Cold water is loneliness. Ice is fear, and destruction, and grief. So naturally heat is love, kindness, thanks-giving.
odds and ends
One of my many favorite things about JET's writing is her exquisite use of cadence. They're beautiful words, but they also have a rhythm.
His hands are old again, the snowglobe has melted.
In the apartment, someone is scraping a plate. In the apartment, someone is saying goodbye.
He tries to hold it, the tide. Tries, and tries to let it go.
There are more examples than this, but these were the ones I felt the strongest, the first time I read ROTW, because as it turns out, these have symmetry. You could put a fulcrum in the middle of each of these lines, and they would balance.
I find it interesting that Scully's response to Mulder is "Tell me about the stars. And tell me about basketball."

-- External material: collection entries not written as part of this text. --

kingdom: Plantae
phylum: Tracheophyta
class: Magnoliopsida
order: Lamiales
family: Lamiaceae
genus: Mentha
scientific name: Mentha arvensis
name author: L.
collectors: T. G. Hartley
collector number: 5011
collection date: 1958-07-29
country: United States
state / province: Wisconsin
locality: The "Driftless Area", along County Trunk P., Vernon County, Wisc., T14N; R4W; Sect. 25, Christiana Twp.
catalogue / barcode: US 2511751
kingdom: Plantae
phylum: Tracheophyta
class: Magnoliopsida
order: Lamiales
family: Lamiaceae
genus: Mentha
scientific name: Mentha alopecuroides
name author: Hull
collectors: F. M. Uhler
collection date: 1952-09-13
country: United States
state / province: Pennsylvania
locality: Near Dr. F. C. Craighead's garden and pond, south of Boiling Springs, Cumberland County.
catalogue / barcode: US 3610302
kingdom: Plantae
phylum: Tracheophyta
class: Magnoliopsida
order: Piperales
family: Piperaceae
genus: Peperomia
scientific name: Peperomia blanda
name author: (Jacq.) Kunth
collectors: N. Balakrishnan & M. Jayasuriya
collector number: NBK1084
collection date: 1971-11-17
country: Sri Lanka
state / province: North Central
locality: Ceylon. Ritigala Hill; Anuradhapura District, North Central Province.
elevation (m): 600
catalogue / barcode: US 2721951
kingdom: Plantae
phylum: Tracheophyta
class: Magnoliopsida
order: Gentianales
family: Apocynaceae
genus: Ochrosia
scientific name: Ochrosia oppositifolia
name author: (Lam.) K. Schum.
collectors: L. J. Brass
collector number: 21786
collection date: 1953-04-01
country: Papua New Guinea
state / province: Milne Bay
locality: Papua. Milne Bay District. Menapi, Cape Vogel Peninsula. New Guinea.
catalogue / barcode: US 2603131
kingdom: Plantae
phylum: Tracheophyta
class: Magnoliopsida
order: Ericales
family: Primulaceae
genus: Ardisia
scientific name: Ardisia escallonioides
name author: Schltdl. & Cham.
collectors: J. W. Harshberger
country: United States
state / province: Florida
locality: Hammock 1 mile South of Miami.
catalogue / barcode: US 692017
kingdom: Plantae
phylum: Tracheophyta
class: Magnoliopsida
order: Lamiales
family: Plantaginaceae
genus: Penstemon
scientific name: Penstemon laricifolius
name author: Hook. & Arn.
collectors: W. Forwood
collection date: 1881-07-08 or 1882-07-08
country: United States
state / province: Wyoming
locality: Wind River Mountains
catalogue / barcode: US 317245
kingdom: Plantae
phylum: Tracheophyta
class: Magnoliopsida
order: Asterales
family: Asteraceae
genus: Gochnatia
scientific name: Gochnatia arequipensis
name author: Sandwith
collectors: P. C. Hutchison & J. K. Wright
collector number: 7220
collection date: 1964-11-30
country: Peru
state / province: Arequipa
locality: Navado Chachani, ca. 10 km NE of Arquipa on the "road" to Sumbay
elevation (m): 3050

He has asked her to tell him about the things he dreamed about: her father, and the sea. But stars were also in Mulder's dream:
She tips his chin up and points. "Not bad," she says, admiring the view above them, "your galaxy." They stare up at the stars
Was Scully dreaming of Mulder too, the way he was dreaming about her? She was asleep when he came in. For that matter, did they share aspects of each other's dreams? I have no idea of this is a valid theory about JET's intentions, or just my own imagination. I'd like it to be the former.
There are things in ROTW I could be critical of. The dream sequence is confusing, even for a dream sequence, and sometimes the narrative can be a bit too gauzy. But those things don't really diminish my appreciation for the fic. They hinder in some spots, but they also add texture to the emotional landscape of the story.